Indian Premier League chiefs were yesterday defending themselves against government charges that the lucrative Twenty20 event in South Africa was “encouraging gambling and betting.”
Indian Sports Minister Manohar Singh Gill lashed out at an IPL mobile phone SMS contest in which participants win cash prizes for correctly guessing the sequence of runs scored in the subsequent over of the match.
“I see the commercial use of cricket for business gains that is going on,” Gill, a former federal chief election commissioner, said in a statement. “I am concerned about the latest venture of encouraging viewers to make ball-by-ball predictions of runs scored for economic gain in the shape of cash prizes. This is viewed as openly encouraging gambling and betting which official bodies do not resort to, even in countries where betting is legal — all this to make money and enlarge their TV viewership base.”
The IPL downplayed the sports minister’s charges.
“A lot of effort has gone into this concept [SMS contest] and into making this possible,” IPL commissioner Lalit Modi was quoted as saying in South Africa by the Times of India. “It’s a valid point [made by Gill]. But the margin of something like that happening is one in a million. If this game works, fine.
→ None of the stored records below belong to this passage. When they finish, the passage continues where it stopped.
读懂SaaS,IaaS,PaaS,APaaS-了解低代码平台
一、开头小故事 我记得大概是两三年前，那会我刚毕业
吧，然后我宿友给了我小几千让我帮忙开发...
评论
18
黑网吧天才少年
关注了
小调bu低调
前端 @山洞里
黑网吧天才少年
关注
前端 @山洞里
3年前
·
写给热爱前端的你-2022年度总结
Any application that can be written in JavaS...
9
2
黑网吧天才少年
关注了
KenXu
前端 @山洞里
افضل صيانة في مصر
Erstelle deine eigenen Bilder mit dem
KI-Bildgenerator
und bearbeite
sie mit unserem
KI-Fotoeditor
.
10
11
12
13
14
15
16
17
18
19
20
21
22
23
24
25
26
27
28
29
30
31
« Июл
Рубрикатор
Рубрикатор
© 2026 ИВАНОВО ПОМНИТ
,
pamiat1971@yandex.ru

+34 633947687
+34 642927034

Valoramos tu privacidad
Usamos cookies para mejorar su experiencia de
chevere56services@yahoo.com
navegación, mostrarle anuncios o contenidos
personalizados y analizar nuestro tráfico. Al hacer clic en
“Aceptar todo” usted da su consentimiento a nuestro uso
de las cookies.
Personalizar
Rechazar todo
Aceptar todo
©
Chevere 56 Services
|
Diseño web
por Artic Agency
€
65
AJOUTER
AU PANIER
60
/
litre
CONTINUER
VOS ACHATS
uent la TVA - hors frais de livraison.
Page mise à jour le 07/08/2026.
If not, then we will leave it aside.”
Meanwhile, an unbeaten half-century from Subramanium Badrinath propelled the Chennai Super Kings to a seven-wicket win over the Rajasthan Royals and put them top of the IPL on Saturday.
After Rajasthan had posted 140 for seven, Chennai strolled to 141 for three as they took a one-point lead over the Delhi Daredevils in the standings.
The right-handed Badrinath scored 59 not out and shared a third-wicket stand of 89 runs with Matthew Hayden, before the Australian was stumped off the bowling of Shane Warne.
Hayden, the tournament’s leading run-scorer, departed for 48 off 44 balls and fittingly it was Badrinath who scored the winning runs with 10 balls to spare.
Rajasthan’s innings never got off the ground with only a 53-run second-wicket partnership between Graeme Smith (30) and Swapnil Asnodkar (26) providing any impetus before Warne clubbed an unbeaten 21 late in the innings.
In the first match of the Kimberley double-header, the Kings XI Punjab sneaked a three-wicket win off the penultimate ball of their innings against the Deccan Chargers.
Australian Andrew Symonds smashed an unbeaten 60 for the Deccan Chargers, but their total of 168 for five proved insufficient.
Punjab’s run-chase was led by Sri Lanka’s Mahela Jayawardene, who pummeled his way to 43 off 28 balls before being run out.